Serhan CN dell’Harvard Institutes of Medicine, Boston – USA e collaboratori hanno tratto spunto per il loro lavoro (FASEB J. 2012 Apr;26(4):1755-65) dalla scoperta abbastanza recente della nuova famiglia dei potenti mediatori antinfiammatori e di risoluzione spontanea degli essudati e anche dei mediatori lipidici della metabolomica biosintetizzati dai MΦs (macrophages). Gli Autori hanno, così, stabilito che la MAR1 (maresin 1), prodotta dai MΦs umani dal DHA endogeno (docosahexaenoic acid), si potesse abbinare con il sintetico 7R, il 14S-dihydroxydocosa-4Z, l’8E, il 10E, il 12Z, il 16Z, l’acido 19Z-hexaenoic. Il gruppo alcolico della MAR1 e la geometria Z / e di doppi legami coniugati sono stati abbinati utilizzando isomeri preparati per la totale sintesi organica. L’indicazione di potenza delle azioni della MAR1 era confermata con il MAR1 sintetico, cioè, limitando l’infiltrazione dei PMN (polymorphonuclear neutrophil) nella peritonite murina (ng/mouse range), nonché migliorando la captazione dei macrofagi umani dei PMN apoptotici.

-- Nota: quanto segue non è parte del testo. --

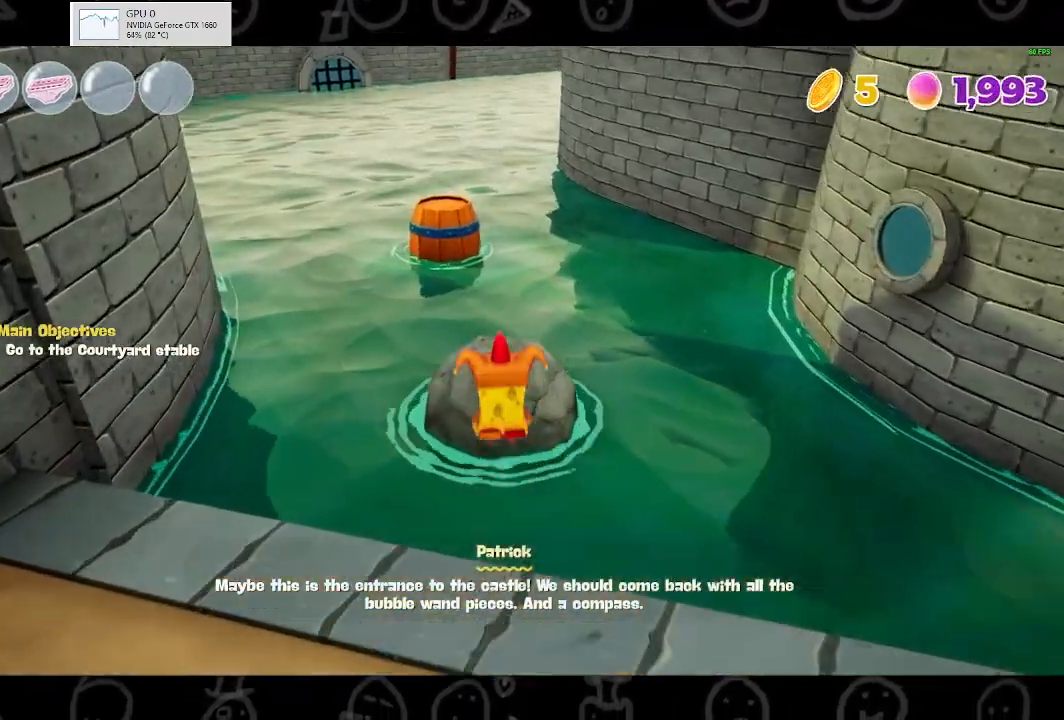
{"buttons": [], "left_stick": "up", "right_stick": "center", "events": [[67, "A", "up"]]}
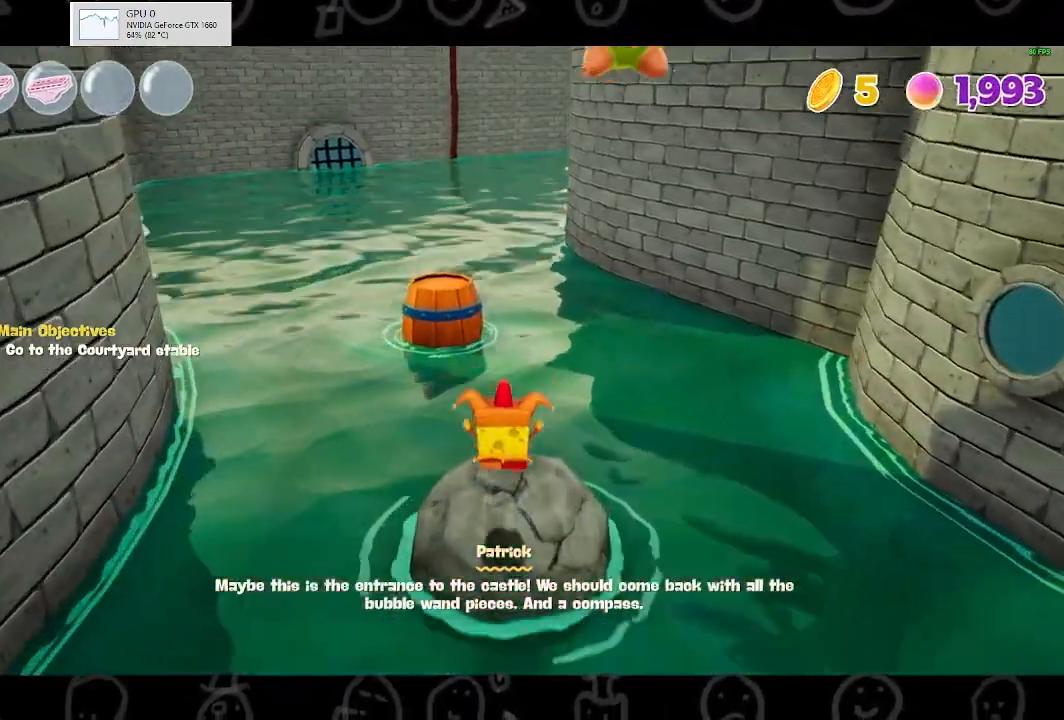
{"buttons": [], "left_stick": "up", "right_stick": "center", "events": []}
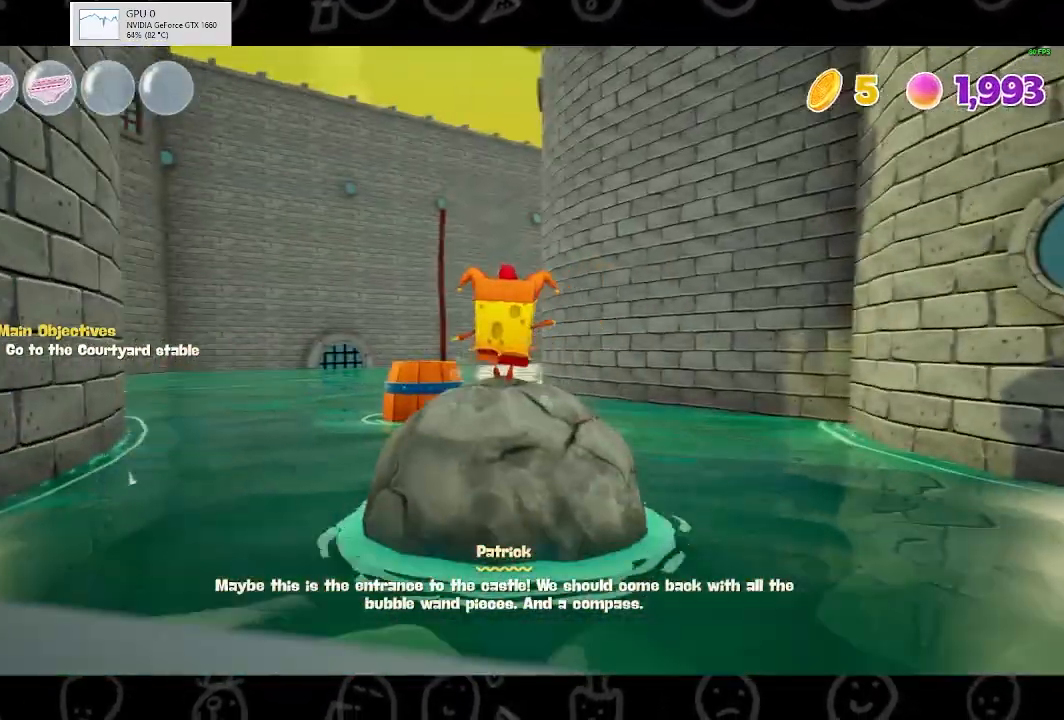
{"buttons": [], "left_stick": "up-left", "right_stick": "center", "events": [[500, "left_stick", "up-left"]]}
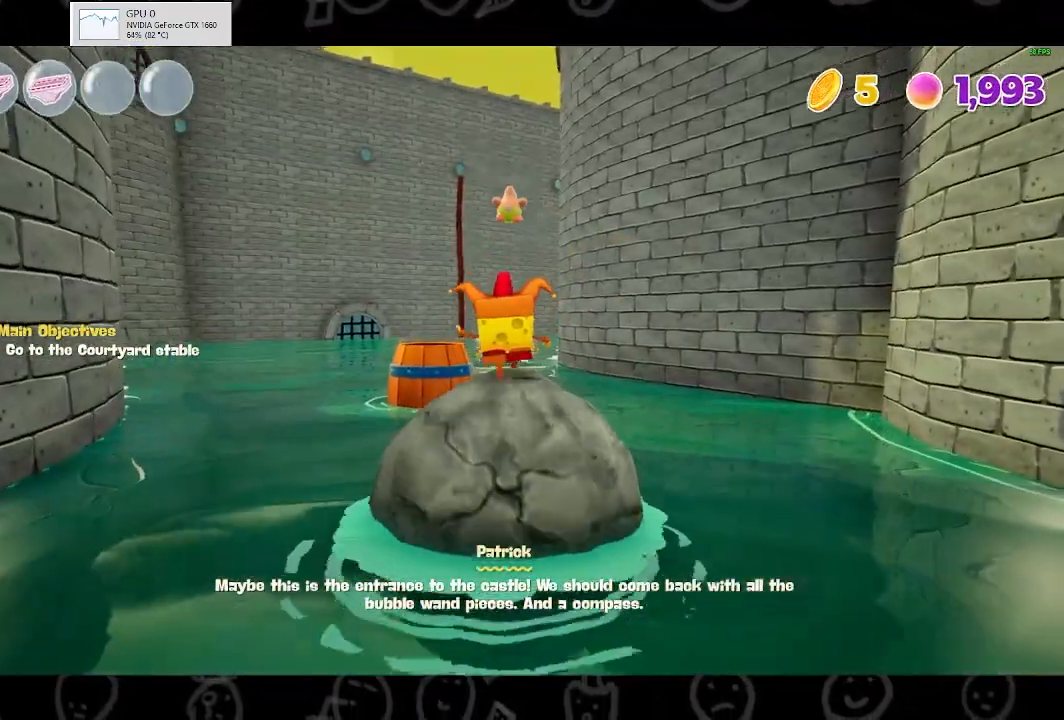
{"buttons": [], "left_stick": "up-left", "right_stick": "center", "events": []}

Al valore di un nM la MAR1 era leggermente più potente del D1 resolvin nella stimolazione dell’efferocitosi dei MΦ umani, azione non condivisa dal leucotriene B (4). La MAR1 accelerava anche la rigenerazione chirurgica nella planaria, aumentando il tasso di ricomparsa del capo. Sulla lesione della planaria si poteva biosintetizzare la MAR1 dal deuterium-labeled (d(5))-DHA, bloccata con l’inibitore della lipossigenasi (LOX). La MAR1 inibiva, in modo dose-dipendente, il TRPV1 (transient receptor potential vanilloid 1) nei neuroni, bloccava le correnti indotte dalla capsaicina (100 nM) verso l'interno (IC (50) 0,49 ± 0,02 nM) e riduceva nei topi sia l'infiammazione sia il dolore neuropatico indotto dalla chemioterapia.
In conclusione, secondo gli Autori, i loro risultati dimostravano le potenti azioni della MAR1 nella regolazione della risoluzione dell’infiammazione, della rigenerazione dei tessuti e della risoluzione del dolore. Si poteva, pertanto, suggerire che i segnali chimici erano condivisi nei percorsi di risoluzione cellulare, per un processo chiave della rigenerazione tissutale. Inoltre, i decisivi fattori della risposta immunitaria innata, come la MAR1, offrirebbero nuove opportunità per la valutazione dei MΦs e della metabolomica del DHA locale per il ritorno all’omeostasi tissutale.

Morris DL dell’University of Michigan Medical School e collaboratori hanno di recente fornito un aggiornamento dello stato attuale delle conoscenze in materia della diversità fenotipica e funzionale degli ATM (adipose tissue macrophages) nei topi magri e obesi e negli esseri umani, proprio in considerazione delle loro proprietà proinfiammatorie che contribuiscono nel determinismo delle comorbilità associate all'obesità (PLoS One. 2012;7(10):e48155). La diversità fenotipica degli ATM è, peraltro, ormai nota e più ampia di quella che riguarda il semplice processo di conversione per effetto dell’obesità da M2 a M1. Le funzioni potenziali degli ATM includono la regolazione della fibrosi e la risposta alla lipolisi acuta negli stati di restrizione calorica. Peraltro, sono stati identificati nuovi percorsi di possibile potenziamento della loro azione, che includono l'attivazione dell’inflammasoma e la risposta al tessuto adiposo lipodistrofico. Ulteriori studi stanno fornendo una nuova valutazione sulla capacità degli ATM di rispondere dinamicamente al microambiente del tessuto adiposo.
In conclusione, secondo gli Autori, gli ATM svolgerebbero un ruolo fondamentale nel plasmare l'ambiente infiammatorio all'interno del tessuto adiposo ed è ormai evidente la loro eterogeneità nello stesso microambiente tanto da doversi aspettare a breve una loro nuova nomenclatura in sottotipi che tenga conto della loro diversità.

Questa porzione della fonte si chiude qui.